Monday 13 July 2009

The risks of military entanglement in the South

As British and American forces battle against the Taliban in the southern province of Helmand, it is worth considering, even if only for a moment, whether or not they are fighting in the right place.
I don't say this lightly, as many soldiers have already died and it is in no way a criticism of their bravery to point out that they may have died for little palpable gain.
Last month Gilles Dorronsoro, a French scholar working with the Carnegie Endowment for International Peace, published The Taliban's Winning Strategy in Afghanistan , which argues that military forces have little chance of making gains in the South and should therefore concentrate on holding and consolidating the North of the country. He says that while all military eyes have been on Helmand, the Taliban has been extending its influence in the North.
Dorronsoro makes the point that the Taliban, which he describes as "a revolutionary movement, deeply opposed to the Afghan tribal system and focused on the rebuilding of the Islamic Emirate", has been under-estimated - a point that has often been made in this blog.
"They have made clever use of ethnic tensions, the rejection of foreign forces by the Afghan people, and the lack of local administration to gain support in the population. In so doing the Taliban have achieved their objectives in the South and East of the country, isolating the Coalition, marginalizing the local Afghan administration, and establishing a parallel administration (mainly to dispense Sharia justice and collect taxes)", he says.
Moreover, he notes, in recent months, a more professional Taliban has succeeded in making significant inroads by recruiting from non-Pashtun communities.
Dorronsoro argues that the current Coalition strategy of focusing its reinforcements in the South (Helmand and Kandahar) is risky to say the least. The lack of local Afghan institutions there will require a long term presence and therefore a need for even more reinforcements in the coming year.
Meanwhile, he says, the pace of Taliban progress in other provinces far outstrips the ability of the Coalition to stabilize the South.

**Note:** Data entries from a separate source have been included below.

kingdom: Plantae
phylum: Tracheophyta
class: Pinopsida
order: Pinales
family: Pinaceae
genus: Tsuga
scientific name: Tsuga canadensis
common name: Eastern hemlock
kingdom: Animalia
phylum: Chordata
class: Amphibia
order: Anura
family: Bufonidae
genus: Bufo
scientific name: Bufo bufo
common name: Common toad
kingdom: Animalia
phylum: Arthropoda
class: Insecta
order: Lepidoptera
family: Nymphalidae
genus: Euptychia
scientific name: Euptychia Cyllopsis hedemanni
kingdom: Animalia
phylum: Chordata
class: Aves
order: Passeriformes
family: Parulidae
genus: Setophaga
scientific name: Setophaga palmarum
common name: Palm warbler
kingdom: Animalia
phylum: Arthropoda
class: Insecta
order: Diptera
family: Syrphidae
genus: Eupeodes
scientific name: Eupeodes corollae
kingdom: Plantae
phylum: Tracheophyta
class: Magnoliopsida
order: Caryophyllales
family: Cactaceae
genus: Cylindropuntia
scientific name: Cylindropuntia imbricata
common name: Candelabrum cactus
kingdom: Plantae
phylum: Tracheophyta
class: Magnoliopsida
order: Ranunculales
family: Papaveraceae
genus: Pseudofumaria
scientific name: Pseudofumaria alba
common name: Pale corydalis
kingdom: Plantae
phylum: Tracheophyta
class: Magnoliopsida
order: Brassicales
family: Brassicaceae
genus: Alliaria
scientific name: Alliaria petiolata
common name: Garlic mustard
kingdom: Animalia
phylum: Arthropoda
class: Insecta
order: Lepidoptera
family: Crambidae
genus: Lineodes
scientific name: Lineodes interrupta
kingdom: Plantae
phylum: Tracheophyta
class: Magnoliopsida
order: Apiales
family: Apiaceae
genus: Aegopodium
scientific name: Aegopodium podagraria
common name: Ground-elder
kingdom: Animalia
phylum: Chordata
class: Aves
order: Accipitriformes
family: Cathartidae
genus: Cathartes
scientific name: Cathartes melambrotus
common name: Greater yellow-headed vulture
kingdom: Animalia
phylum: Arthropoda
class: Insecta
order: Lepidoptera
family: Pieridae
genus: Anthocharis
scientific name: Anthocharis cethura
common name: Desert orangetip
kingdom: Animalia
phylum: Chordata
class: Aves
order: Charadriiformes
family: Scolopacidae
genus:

The Coalition should change the priorities of its current strategy, shifting resources to stop and reverse the Taliban’s progress in the North, while reinforcing and safeguarding the Kabul region or risk losing control of the entire country.
He makes some very pertinent points about the US strategy of killing Taliban commanders.
"Ironically, the International Coalition is unwittingly helping the Taliban maintain its cohesion by killing those commanders in the field most capable of opposing the central shura. Prime examples are Mullah Akhtar Osmani, killed in December 2006, Mullah Berader in August 2007, and Mullah Dadullah in May 2007. Evidence of the resilient character of the Taliban’s structure is the fact that the International Coalition’s killing of major leaders and its battlefield victories have not reversed the Taliban’s momentum."
The Taliban, says Dorronsoro, has created a sophisticated communications apparatus that "routinely outperforms the coalition in the contest to dominate public perceptions of the war in Afghanistan.” He says they build on the growing discontent of Afghans through a relatively sophisticated propaganda apparatus, which employs radio, video, and night letters to devastating effect. Videos, made in as-Sahab, the Taliban’s media center in Quetta, Pakistan, are readily available. This is certainly accurate, as I can attest myself. Last summer I came across Taliban videos being circulated by mobile phone around Kabul.
Backing up research by the Afghan organisation Cooperation for Peace and Unity (see my previous blogs on their research), Dorronsoro says that the main driver of the insurgency is not the political programme of the Islamist radicals, but local conflicts (many of which have an ethnic component) that have been allowed to flourish through government inaction, incompetence and corruption.
There is much to recommend Dorronsoro's analysis. Unfortunately, it would appear that battle lines have been drawn and that a re-emphasis on the North would now look like a defeat. We are reminded of one of the oldest laws of warfare - know your enemy.